In condizioni fisiologiche l’insulina causa vasodilatazione e ritarda la migrazione e la crescita delle cellule muscolari lisce dei vasi. Quest’azione è ridotta negli stati caratterizzati da insulino-resistenza. Inoltre, in condizione di insulino-resistenza verrebbe esaltata l’attività delle MAPK, responsabile degli effetti mitogeni e pro-aterogeni dell’insulina che, a livello renale, si traducono in un aumento della deposizione di matrice extracellulare. Inoltre, la perduta azione vasodilatatrice, secondaria alla ridotta disponibilità di ossido nitrico, porterebbe a un aumento della pressione intraglomerulare in grado di indurre ipertrofia e iperplasia delle cellule mesangiali, con aumentata produzione locale di citochine e fattori di crescita e aumento della matrice extracellulare (figura 9). ENPP1/PC-1 è una glicoproteina ad azione inibitrice del segnale dell’insulina. Recentemente è stato individuato un polimorfismo del gene di ENPP1/PC-1, denominato K121Q, (cioè la glutamina - Q - sostituisce la lisina - K- nella posizione aminoacidica 121). La variante 121Q inibisce in maniera attiva il segnale insulinico (106) ed è associata nella popolazione generale a insulino-resistenza (107). A fronte di dati sostanzialmente negativi relativamente al ruolo del polimorfismo di ENPP1/PC-1 nell'insorgenza della nefropatia

diabetica, è stata dimostrata nei diabetici tipo 1 portatori dell’allele 121Q, una velocità di progressione della nefropatia, significativamente più elevata rispetto a pazienti omozigoti per l’allele 121K (7,2 vs 3,7 mL/min/anno di perdita di filtrato glomerulare) (108). Questa osservazione è stata recentemente confermata da Krolewski e coll. (109), mentre in una coorte di pazienti danesi con diabete tipo 1 e nefropatia diabetica, si sono avuti risultati discordanti (110). È da sottolineare, però, che nella popolazione danese non è stata trovata l’associazione tra allele 121Q e insulino-resistenza, venendo quindi a mancare il presupposto fisiopatologico che legherebbe ENPP1/PC-1 alla insulino-resistenza (111). Tra i pazienti con diabete tipo 1 e nefropatia portatori dell’allele 121Q di ENPP1/PC-1 quelli che presentano anche il genotipo DD dell’ACE presentano un rischio significativamente (p<0,001) maggiore di avere una elevata velocità di progressione del danno renale (112). Nel diabete tipo 2, i portatori dell'allele 121Q hanno un filtrato glomerulare più basso rispetto ai pazienti portatori del genotipo K121K (113).

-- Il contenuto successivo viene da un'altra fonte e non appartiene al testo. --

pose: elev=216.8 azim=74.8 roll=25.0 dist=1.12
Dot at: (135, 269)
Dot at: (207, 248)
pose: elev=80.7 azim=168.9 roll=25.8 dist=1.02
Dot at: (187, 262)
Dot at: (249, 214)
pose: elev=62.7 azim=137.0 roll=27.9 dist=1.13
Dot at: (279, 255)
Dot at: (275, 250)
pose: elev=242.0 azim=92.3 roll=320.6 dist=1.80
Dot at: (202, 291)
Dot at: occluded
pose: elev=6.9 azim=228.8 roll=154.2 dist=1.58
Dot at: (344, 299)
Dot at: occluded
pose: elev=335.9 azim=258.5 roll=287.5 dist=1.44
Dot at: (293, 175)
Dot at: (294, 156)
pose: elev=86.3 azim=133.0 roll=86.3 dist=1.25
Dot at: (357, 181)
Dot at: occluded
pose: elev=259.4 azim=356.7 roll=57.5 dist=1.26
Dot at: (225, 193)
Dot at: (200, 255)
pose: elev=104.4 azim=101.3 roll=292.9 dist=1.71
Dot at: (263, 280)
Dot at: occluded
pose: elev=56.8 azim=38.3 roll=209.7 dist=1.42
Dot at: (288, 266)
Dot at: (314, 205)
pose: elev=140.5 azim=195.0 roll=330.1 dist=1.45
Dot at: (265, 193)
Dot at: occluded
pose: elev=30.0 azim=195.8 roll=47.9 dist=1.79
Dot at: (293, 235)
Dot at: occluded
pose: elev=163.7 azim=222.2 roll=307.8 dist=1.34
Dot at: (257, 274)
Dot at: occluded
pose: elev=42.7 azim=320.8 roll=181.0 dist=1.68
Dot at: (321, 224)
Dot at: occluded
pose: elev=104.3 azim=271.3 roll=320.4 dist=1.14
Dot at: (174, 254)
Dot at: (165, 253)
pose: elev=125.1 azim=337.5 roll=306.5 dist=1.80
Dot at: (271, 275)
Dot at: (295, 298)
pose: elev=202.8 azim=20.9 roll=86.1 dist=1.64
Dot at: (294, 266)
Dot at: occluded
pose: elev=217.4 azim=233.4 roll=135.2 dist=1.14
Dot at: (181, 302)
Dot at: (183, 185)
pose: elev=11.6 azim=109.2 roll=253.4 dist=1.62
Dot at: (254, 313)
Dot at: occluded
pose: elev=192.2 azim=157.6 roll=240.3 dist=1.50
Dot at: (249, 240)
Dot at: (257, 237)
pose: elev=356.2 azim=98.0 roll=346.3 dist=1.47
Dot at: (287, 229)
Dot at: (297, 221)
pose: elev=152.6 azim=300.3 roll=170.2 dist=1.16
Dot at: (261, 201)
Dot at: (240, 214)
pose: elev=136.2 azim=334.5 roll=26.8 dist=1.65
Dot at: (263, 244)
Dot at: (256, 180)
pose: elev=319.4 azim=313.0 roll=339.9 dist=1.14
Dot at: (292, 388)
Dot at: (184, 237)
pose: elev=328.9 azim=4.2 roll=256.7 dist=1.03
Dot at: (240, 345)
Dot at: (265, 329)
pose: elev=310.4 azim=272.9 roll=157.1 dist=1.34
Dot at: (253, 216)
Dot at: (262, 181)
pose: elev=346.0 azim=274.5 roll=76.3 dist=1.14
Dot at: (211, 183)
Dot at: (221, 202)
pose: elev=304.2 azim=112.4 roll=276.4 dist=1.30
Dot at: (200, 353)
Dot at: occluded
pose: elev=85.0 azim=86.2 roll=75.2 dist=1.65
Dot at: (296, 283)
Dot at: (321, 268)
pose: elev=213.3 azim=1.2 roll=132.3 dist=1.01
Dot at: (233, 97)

Il PPARγ (recettore dell’attivatore della proliferazione dei perossisomi gamma) è un promettente gene candidato per il diabete tipo 2 e l’obesità poiché regola la differenziazione degli adipociti e il metabolismo lipidico e glucidico. Una associazione tra polimorfismo Pro12Ala e nefropatia diabetica è stata descritta da Herrmann e coll. in una coorte di 445 pazienti con diabete tipo 2 (114). In particolare l’allele Ala12 era associato a livelli più bassi di escrezione urinaria di albumina, suggerendo un ruolo protettivo nei confronti della insorgenza della complicanza renale (114). Caramori e coll. hanno successivamente confermato in una popolazione brasiliana di pazienti con diabete tipo 2 l’effetto protettivo dell’allele Ala12 rispetto alla nefropatia diabetica (115).

Il gene della eNOS, coinvolto nella modulazione della sensibilità all'insulina, presenta a livello dell'introne 4 una ripetizione di 5 nucleotidi ed un polimorfismo caratterizzato dalla delezione di uno dei 5 nucleotidi (ecNOS4a/4b). L'allele ecNOS4a (delezione di uno dei 5 nucleotidi) è associato a livelli circolanti di NO più bassi e anche alla presenza di malattia

coronarica in soggetti fumatori. Neugebauer e coll. (116) hanno recentemente dimostrato, in pazienti giapponesi con diabete tipo 2, come l'allele ecNOS4a sia significativamente associato alla presenza di nefropatia. I portatori di questo allele presentano un rischio di danno renale 2,9 volte più elevato rispetto ai non portatori. Risultati simili sono stati ottenuti dal gruppo di Krolewski in diabetici di tipo 1 (117).